*Problem to work on*
If a line in the data contains "andamento", copy it out.

╭─ Records supplied

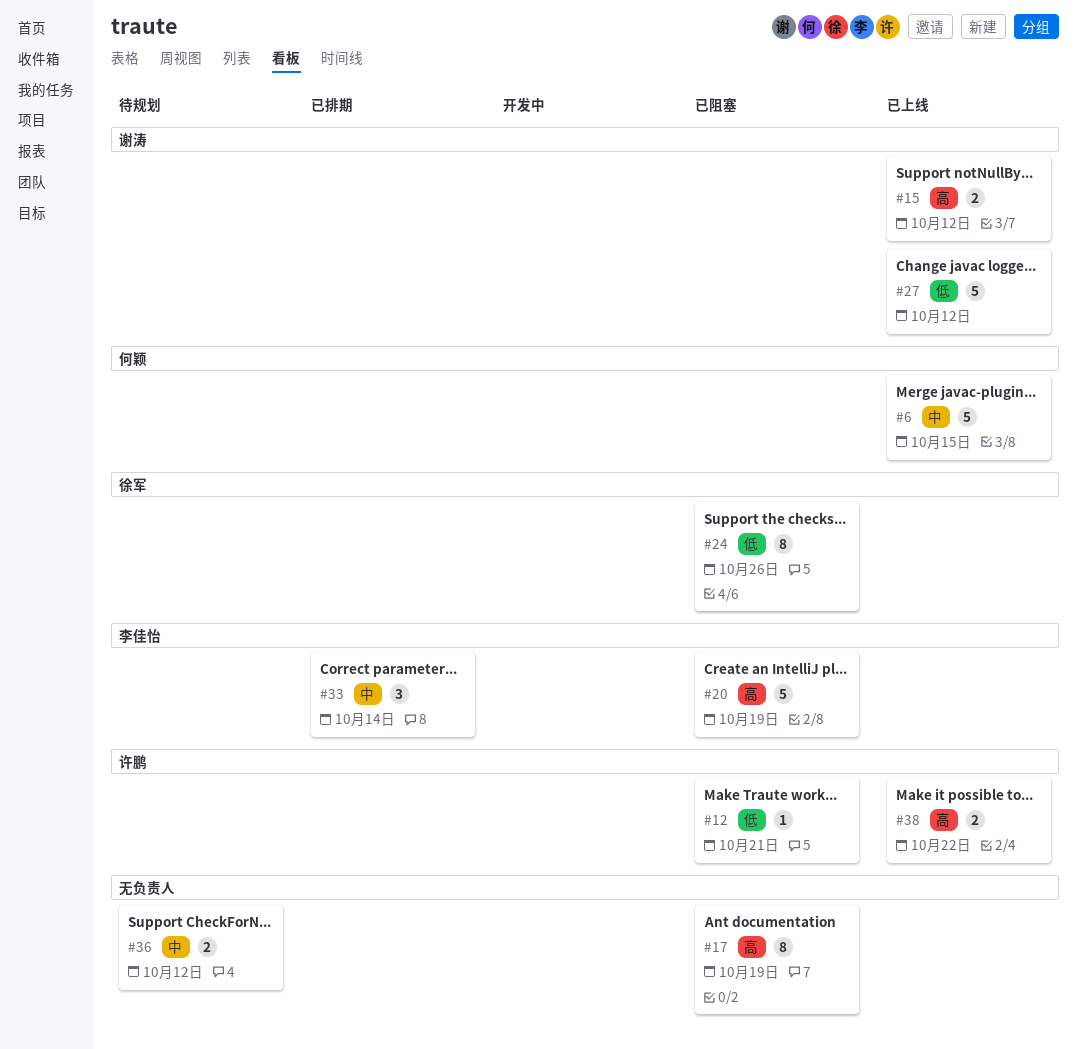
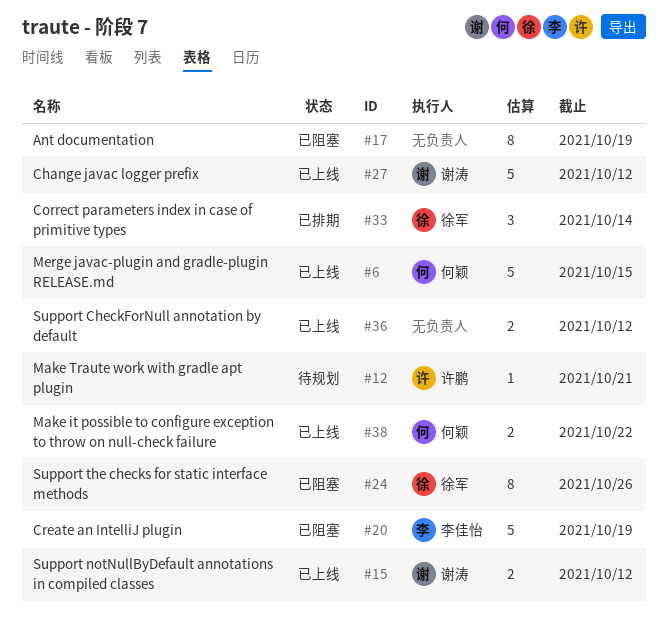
#12, status: 已阻塞 -> 待规划
#33, owner: 李佳怡 -> 徐军
#36, status: 待规划 -> 已上线
#38, owner: 许鹏 -> 何颖

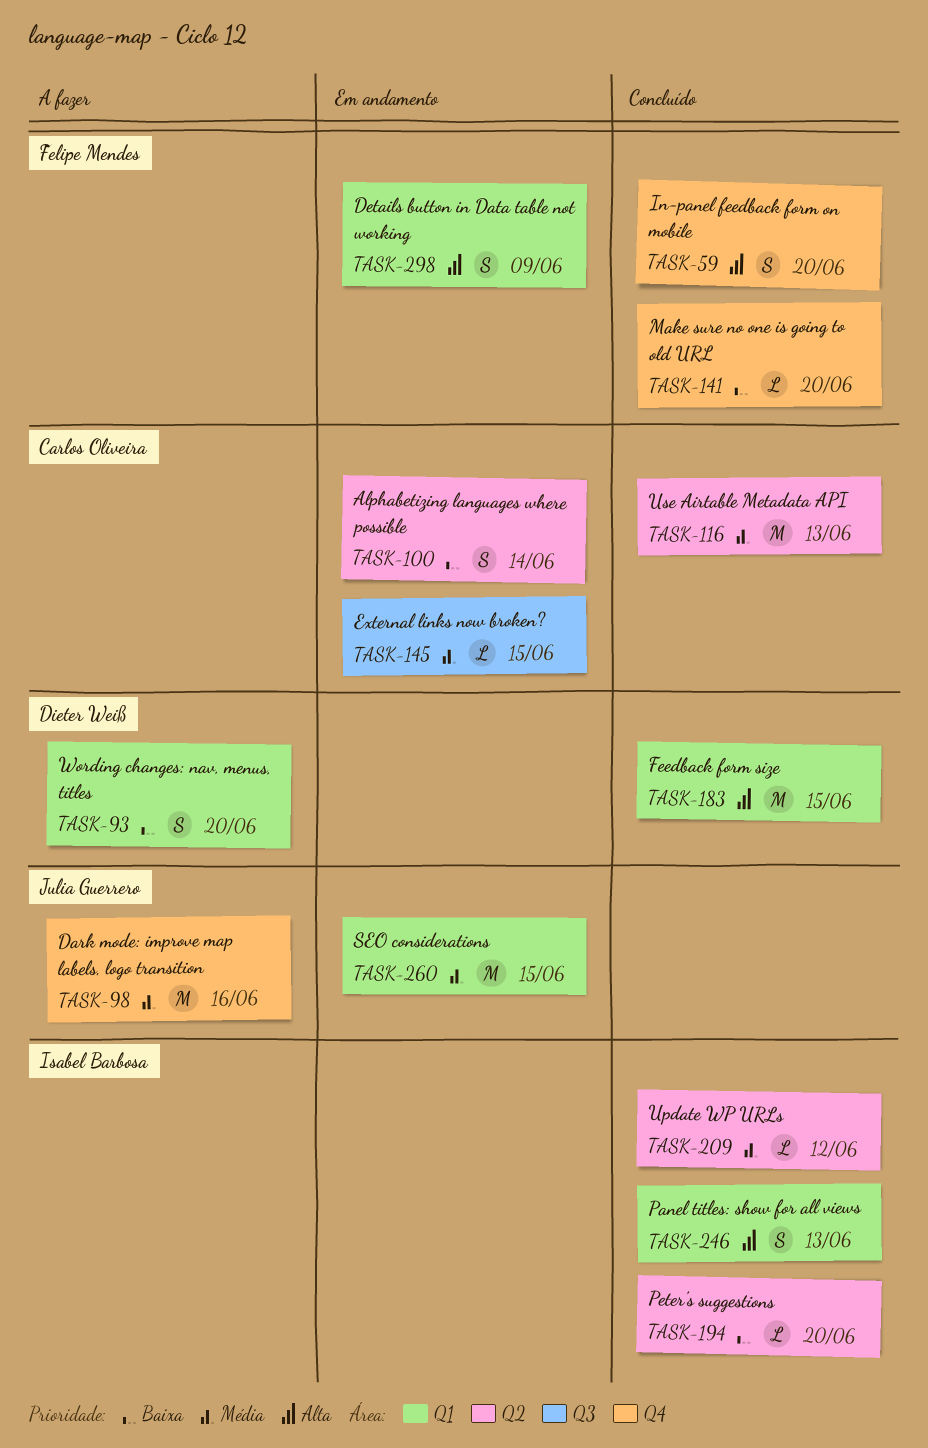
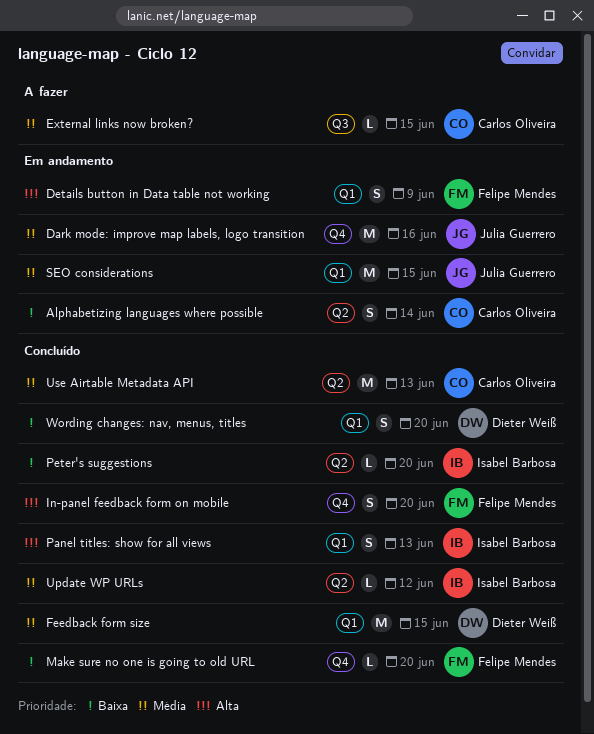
Dark mode: improve map labels, logo transition, status: A fazer -> Em andamento
External links now broken?, status: Em andamento -> A fazer
Feedback form size, priority: Alta -> Média
Wording changes: nav, menus, titles, status: A fazer -> Concluído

╰─

*Result of the task*
Dark mode: improve map labels, logo transition, status: A fazer -> Em andamento
External links now broken?, status: Em andamento -> A fazer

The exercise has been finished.